Mine's google.It picks up pages pretty quick.And i get a lot of hits from there.Although a lot of hits don't result in a lot of sales.But visitors once can also come back and if they find something interesting they'll go for it.Long live google  .


----------



## COEDS (Oct 4, 2006)

I like Google alot, but have been using good search.com because my neice has a dog rescue and she gets a penney a click. ............. Jb


----------



## Chido01 (Sep 1, 2005)

I like using Google and Yahoo; the latter gives more image results, I think.


----------



## Solmu (Aug 15, 2005)

To me that's like asking "What's your favourite oxygen?"... there's a choice?!

There was a time when the question made sense (and the answer for me was AltaVista, until Savvy Search started up), but personally I don't think it does anymore.


----------



## Prasanna16 (Nov 29, 2013)

Google is my favorite search engine.


----------



## Logomotive (Sep 8, 2012)

Google by far


----------



## tiger24 (Jan 11, 2009)

I am all about Google as well BUT recently I have noticed the site has been down sporadically (3-5 minutes at a time)?

I would click my Google shortcut and the page doesn't load but then I hit another website and it loads instantly.
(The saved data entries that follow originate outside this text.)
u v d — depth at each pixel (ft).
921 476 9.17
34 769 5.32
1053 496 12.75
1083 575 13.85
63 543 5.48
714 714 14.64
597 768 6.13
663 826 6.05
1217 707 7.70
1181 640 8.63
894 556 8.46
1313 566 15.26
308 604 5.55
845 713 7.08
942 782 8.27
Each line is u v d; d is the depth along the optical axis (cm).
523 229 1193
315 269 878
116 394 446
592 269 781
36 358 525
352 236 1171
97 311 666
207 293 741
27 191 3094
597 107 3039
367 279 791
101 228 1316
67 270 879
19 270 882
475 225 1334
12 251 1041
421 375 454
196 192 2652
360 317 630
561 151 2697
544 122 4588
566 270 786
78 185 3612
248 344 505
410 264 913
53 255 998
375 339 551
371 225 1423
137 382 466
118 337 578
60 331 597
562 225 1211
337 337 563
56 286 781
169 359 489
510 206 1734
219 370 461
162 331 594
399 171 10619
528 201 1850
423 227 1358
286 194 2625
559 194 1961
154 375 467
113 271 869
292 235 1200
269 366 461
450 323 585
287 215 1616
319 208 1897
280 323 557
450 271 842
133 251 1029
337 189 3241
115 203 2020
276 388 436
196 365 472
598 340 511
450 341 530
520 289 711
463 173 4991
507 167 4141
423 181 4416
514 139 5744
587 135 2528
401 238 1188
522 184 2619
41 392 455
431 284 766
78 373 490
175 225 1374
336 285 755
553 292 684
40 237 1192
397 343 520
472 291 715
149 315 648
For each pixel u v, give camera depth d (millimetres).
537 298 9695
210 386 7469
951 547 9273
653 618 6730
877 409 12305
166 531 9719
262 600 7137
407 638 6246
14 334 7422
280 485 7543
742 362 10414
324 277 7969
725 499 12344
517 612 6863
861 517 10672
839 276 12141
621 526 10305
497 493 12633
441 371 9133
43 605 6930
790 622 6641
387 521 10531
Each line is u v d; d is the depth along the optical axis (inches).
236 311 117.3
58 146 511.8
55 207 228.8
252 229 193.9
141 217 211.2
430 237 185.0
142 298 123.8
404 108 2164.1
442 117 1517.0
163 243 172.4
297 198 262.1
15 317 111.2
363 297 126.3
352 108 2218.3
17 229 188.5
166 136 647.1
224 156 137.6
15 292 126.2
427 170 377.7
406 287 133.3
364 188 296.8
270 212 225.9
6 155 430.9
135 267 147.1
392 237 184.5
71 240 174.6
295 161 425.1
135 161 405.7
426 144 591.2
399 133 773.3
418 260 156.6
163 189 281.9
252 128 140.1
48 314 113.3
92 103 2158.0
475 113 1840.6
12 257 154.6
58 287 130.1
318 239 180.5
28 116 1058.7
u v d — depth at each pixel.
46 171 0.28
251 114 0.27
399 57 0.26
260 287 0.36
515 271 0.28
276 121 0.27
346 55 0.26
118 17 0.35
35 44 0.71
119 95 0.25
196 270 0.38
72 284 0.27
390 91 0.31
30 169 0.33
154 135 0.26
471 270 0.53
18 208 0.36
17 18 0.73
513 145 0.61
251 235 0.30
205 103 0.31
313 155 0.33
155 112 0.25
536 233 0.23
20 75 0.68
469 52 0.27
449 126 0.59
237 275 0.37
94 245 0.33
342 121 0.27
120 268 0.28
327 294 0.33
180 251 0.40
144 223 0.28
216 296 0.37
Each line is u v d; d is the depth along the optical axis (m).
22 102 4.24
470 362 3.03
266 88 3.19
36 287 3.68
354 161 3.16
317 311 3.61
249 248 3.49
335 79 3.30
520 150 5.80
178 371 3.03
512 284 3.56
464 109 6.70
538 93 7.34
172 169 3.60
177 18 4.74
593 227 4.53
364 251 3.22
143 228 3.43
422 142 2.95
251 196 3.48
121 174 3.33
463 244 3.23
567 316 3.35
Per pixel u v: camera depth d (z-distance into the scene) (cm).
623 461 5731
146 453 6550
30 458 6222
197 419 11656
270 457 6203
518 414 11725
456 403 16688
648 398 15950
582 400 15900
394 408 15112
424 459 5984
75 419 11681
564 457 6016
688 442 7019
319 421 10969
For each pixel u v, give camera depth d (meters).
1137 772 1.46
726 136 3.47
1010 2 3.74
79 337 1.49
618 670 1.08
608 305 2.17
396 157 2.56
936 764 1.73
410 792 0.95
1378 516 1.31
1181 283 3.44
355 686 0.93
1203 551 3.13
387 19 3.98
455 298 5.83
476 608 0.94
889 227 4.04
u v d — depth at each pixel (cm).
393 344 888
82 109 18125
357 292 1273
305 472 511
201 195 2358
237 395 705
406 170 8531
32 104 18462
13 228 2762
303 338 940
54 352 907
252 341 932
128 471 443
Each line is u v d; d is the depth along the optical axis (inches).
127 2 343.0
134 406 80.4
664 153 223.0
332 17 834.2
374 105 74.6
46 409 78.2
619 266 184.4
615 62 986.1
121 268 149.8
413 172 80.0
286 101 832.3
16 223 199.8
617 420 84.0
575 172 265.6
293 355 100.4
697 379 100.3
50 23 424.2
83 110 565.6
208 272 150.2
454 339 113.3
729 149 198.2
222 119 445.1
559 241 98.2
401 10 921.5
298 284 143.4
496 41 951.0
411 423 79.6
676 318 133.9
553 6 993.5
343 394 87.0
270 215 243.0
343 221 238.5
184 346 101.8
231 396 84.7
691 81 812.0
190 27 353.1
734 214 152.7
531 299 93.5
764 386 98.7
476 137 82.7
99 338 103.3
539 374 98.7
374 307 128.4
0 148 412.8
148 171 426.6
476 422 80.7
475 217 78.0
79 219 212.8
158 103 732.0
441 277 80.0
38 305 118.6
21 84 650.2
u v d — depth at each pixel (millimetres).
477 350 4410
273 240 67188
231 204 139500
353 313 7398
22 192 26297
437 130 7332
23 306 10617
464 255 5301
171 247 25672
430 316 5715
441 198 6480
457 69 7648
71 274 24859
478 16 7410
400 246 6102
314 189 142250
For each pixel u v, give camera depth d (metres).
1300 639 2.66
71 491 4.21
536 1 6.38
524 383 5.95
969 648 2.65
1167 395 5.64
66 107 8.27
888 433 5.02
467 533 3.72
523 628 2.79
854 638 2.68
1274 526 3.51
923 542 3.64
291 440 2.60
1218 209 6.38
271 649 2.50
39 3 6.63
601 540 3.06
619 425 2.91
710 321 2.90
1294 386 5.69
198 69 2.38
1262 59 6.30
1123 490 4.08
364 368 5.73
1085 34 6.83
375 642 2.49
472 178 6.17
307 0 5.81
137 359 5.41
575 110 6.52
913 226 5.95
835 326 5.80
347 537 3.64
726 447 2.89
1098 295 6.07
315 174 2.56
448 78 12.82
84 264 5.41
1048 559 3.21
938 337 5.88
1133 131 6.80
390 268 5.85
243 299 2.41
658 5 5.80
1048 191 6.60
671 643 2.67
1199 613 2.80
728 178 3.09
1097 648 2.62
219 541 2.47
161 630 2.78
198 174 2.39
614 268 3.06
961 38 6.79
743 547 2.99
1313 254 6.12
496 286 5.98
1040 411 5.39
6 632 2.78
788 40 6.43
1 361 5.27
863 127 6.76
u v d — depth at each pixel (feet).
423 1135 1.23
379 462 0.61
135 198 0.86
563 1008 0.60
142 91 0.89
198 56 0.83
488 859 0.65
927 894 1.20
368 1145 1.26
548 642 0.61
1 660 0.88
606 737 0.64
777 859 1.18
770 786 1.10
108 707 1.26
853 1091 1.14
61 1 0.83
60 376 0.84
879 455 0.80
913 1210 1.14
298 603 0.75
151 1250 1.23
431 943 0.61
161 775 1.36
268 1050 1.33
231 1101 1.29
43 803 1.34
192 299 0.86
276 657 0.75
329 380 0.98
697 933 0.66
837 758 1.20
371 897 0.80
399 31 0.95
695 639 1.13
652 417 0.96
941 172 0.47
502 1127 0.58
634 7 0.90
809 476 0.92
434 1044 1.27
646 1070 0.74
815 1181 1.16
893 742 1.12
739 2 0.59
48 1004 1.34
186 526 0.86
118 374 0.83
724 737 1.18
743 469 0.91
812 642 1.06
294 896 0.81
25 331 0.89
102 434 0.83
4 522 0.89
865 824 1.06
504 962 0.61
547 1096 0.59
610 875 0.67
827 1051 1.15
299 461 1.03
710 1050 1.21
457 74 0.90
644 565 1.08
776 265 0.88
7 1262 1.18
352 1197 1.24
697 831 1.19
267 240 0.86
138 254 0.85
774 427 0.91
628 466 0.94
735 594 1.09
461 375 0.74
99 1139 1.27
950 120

I had to Bing it those few times, yuck.


----------



## nenemott (Sep 23, 2007)

I go between firefox and google, but actually pfrefer google, it downloads faster


----------



## strike3sports (Jun 24, 2013)

Google Baby!!


----------



## BidsMaven (Sep 23, 2011)

Google all the way!


----------



## codyjoe (May 6, 2013)

I'm gonna throw a wrench into the mix and go with the #2 search engine on the web, it's also owned by Google. Any guesses?

YouTube!


----------



## Outlier (Nov 24, 2013)

Bing has really good image search results and gives the image size before clicking the picture so I like that.


----------



## firekrewz (Dec 16, 2013)

google for sure.


----------



## tristanphillips (Dec 28, 2013)

Google went dark for 5 minutes and 40% of internet traffic dropped off. 
Without a doubt Google is the TOP


----------



## benagain (Jan 7, 2010)

i like chrome


----------